Apropos of its "only in L.A." plotline, Anthony Pellicano's trial could turn out to be a star-studded affair.

Chris Rock, Sylvester Stallone, Gary Shandling, Farrah Fawcett, Keith Carradine, Die Hard director John McTiernan and multiple studio executives and high-profile lawyers have made the list of potential prosecution witnesses made public on Wednesday.

A jury has been seated and opening statements are expected to kick off Thursday in Pellicano's trial on federal wiretapping and racketeering charges charges, with the former Hollywood dirt digger-upper planning to act as his own attorney.

Paramount Pictures chief executive Brad Grey, Universal Studios president Ron Meyer, erstwhile top talent agent Michael Ovitz and celebrity attorney Bert Fields are also among the 127 people who could be called to testify.

Rock has been identified as a former client of Pellicano's, having hired the private investigator to look into a paternity suit filed against him by model Monika Zsibrita in 1999.

The comedian admitted to employing Pellicano based on the detective's previously "excellent reputation," but he maintains he was unaware of the PI's allegedly unscrupulous tactics, which per authorities' accounts have included planting illegal wiretaps and utilizing insider contacts to comb trough the Los Angeles Police Department's confidential criminal database.

Stallone, Shandling and Carradine, meanwhile, have allegedly been on the receiving end of Pellicano's brand of hardball, targeted while the investigator was under the employ of others.

Carradine sued Pellicano in March 2006, accusing him of illicit eavesdropping while working for his ex-wife, Sandra Will Carradine, during their nasty divorce battle in the late 1990s, charging the duo were romantically involved at the time.

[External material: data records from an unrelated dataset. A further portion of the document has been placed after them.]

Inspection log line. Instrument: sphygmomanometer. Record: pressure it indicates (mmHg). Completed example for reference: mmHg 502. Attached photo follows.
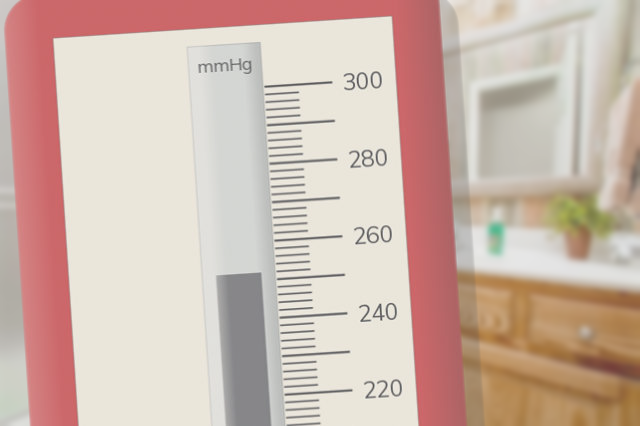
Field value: mmHg 252
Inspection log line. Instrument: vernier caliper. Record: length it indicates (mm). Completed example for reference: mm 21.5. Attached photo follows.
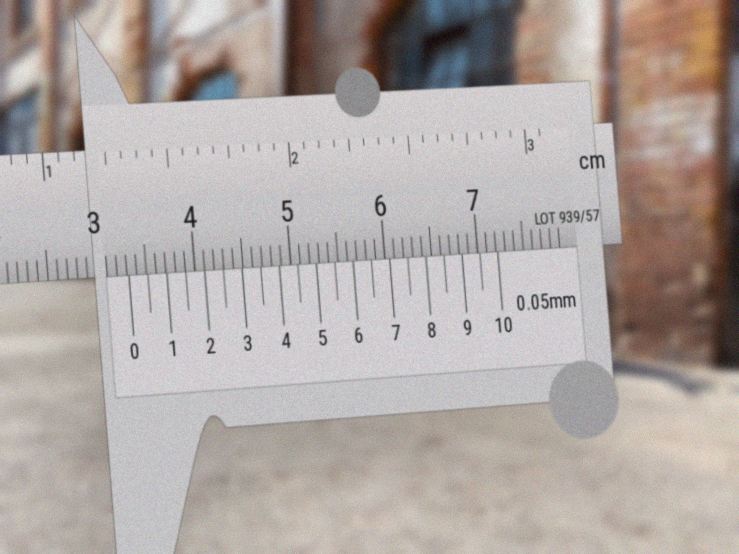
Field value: mm 33.2
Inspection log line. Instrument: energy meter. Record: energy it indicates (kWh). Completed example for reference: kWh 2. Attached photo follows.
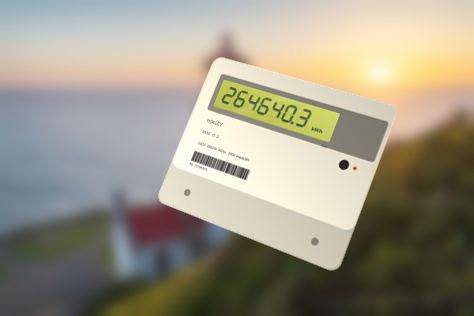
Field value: kWh 264640.3
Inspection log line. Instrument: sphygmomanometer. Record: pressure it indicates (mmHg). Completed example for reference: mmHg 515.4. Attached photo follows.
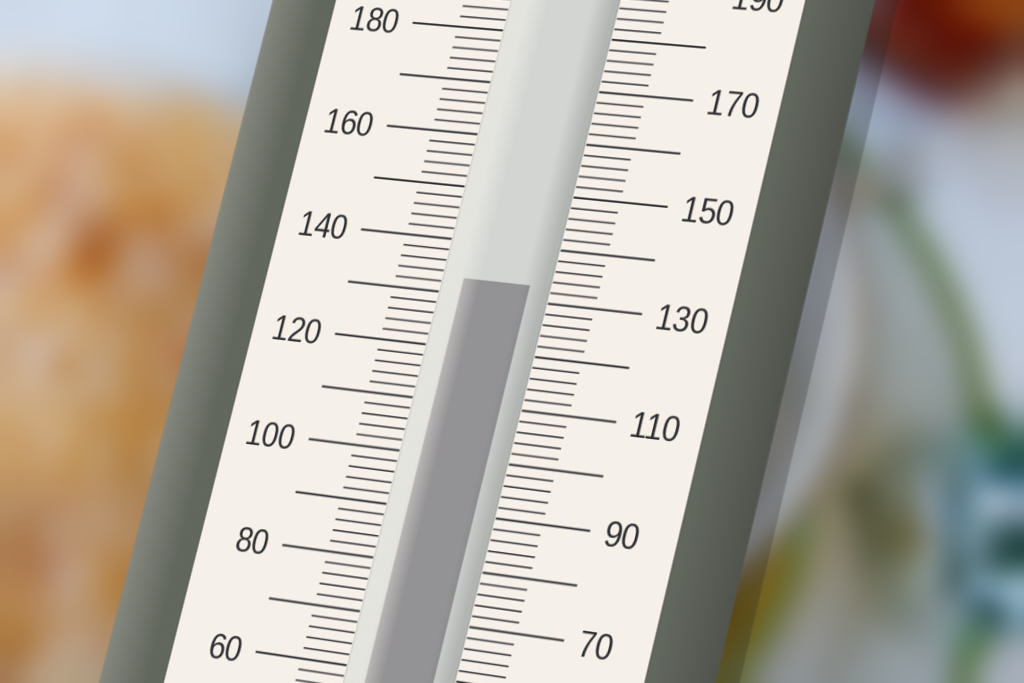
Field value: mmHg 133
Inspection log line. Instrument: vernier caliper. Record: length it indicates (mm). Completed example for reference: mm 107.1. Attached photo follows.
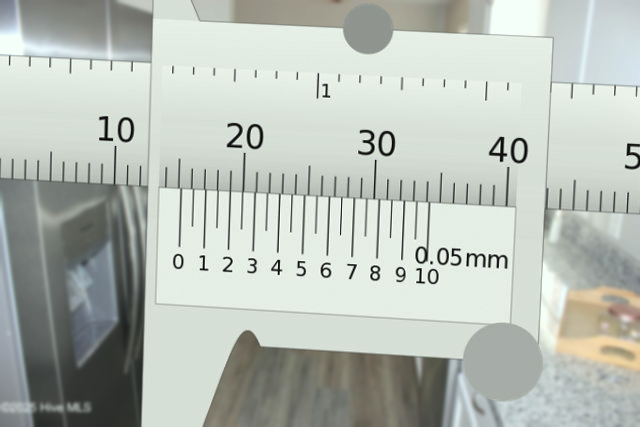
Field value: mm 15.2
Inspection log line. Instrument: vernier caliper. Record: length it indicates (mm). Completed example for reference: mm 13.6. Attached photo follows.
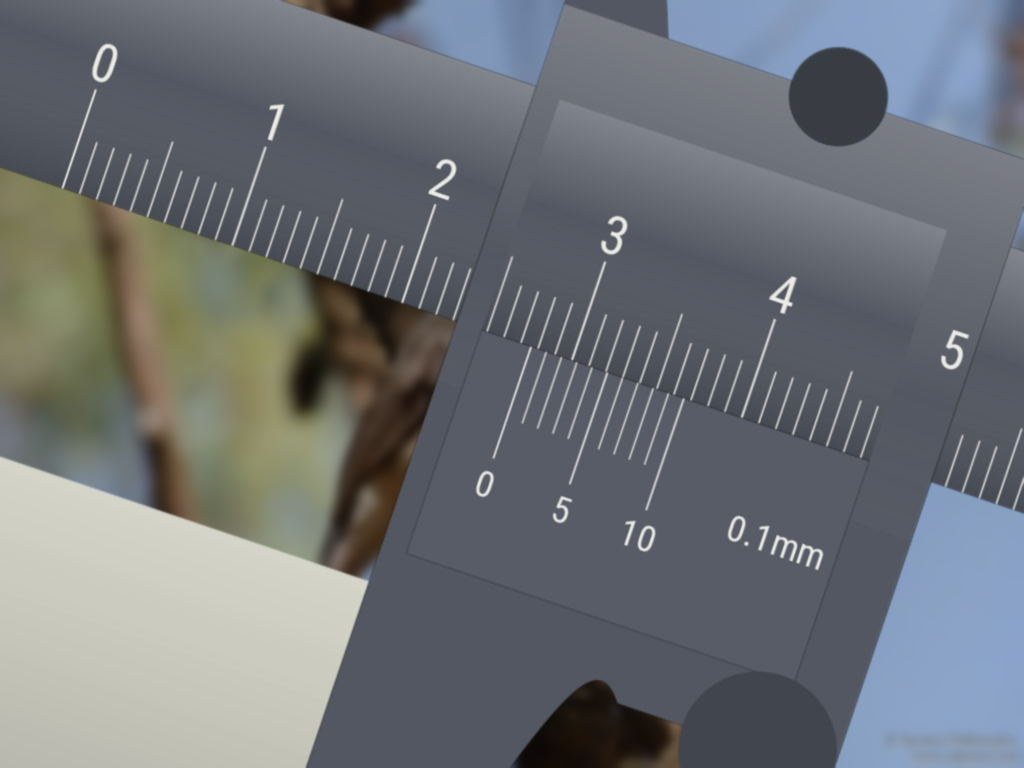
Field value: mm 27.6
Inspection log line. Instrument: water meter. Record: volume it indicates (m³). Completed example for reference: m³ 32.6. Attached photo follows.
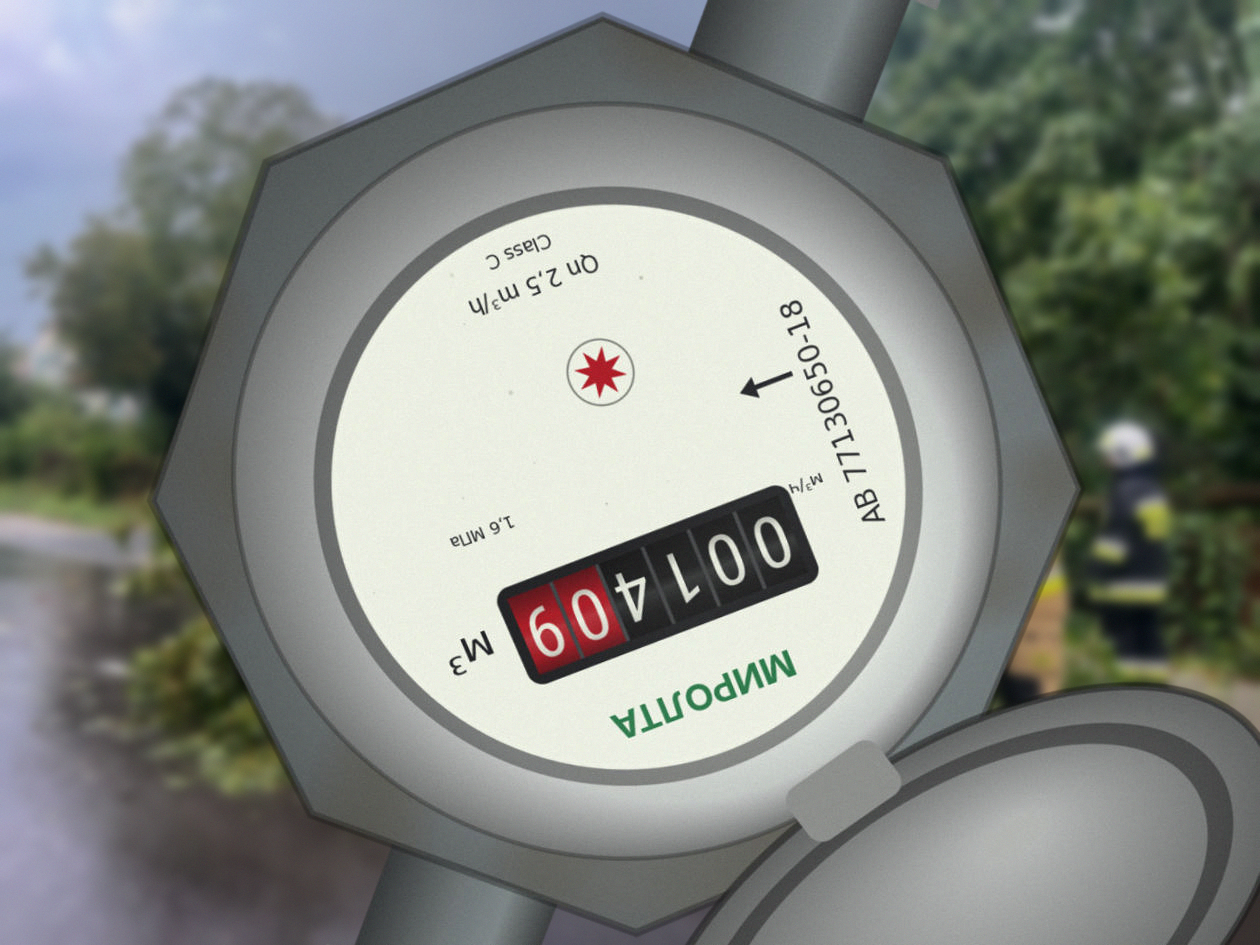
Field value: m³ 14.09
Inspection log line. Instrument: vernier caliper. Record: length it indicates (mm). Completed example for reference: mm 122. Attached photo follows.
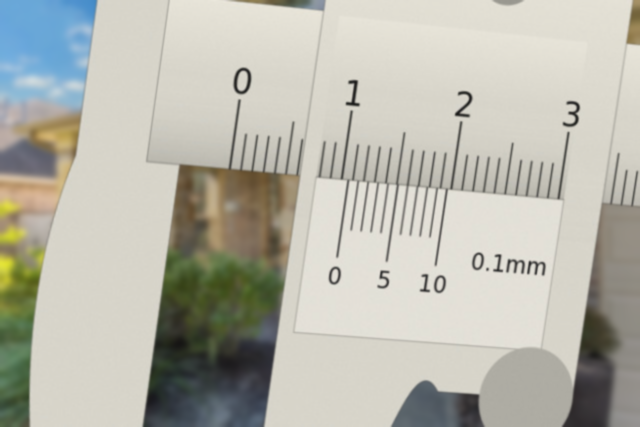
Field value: mm 10.6
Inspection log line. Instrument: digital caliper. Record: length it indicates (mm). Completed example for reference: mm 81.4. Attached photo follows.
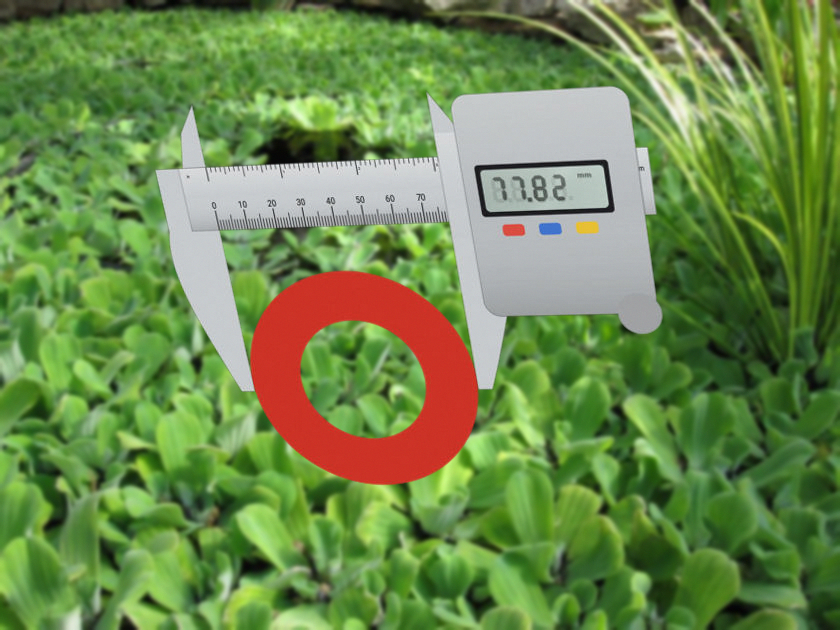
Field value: mm 77.82
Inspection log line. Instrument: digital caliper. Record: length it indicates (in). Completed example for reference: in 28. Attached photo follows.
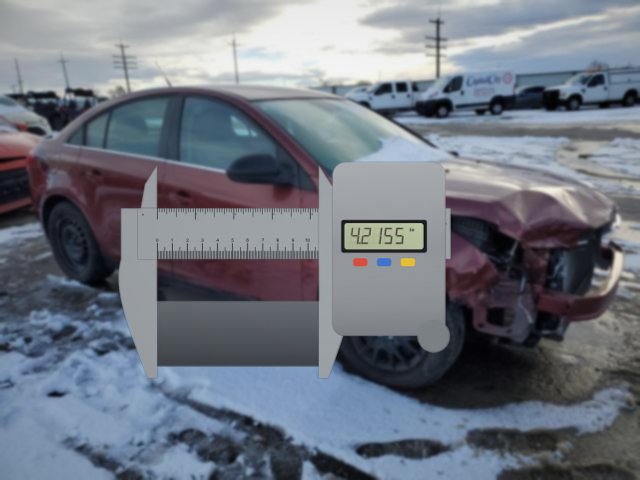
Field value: in 4.2155
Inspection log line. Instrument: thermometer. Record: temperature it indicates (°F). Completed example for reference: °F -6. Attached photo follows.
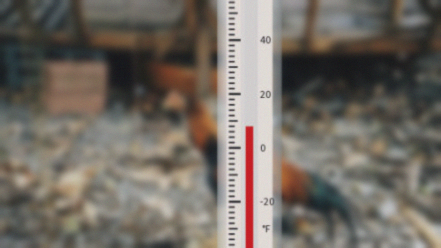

McTiernan remains free on $50,000 bail while he appeals his four-month prison sentence for lying to federal investigators in connection with their pursuit of Pellicano.

The filmmaker, one of 13 people charged in connection with Pellicano's alleged activities, originally claimed to have no knowledge of the private eye's illegal doings, but authorities later learned he had hired Pellicano specifically to listen in on a business associate's conversations.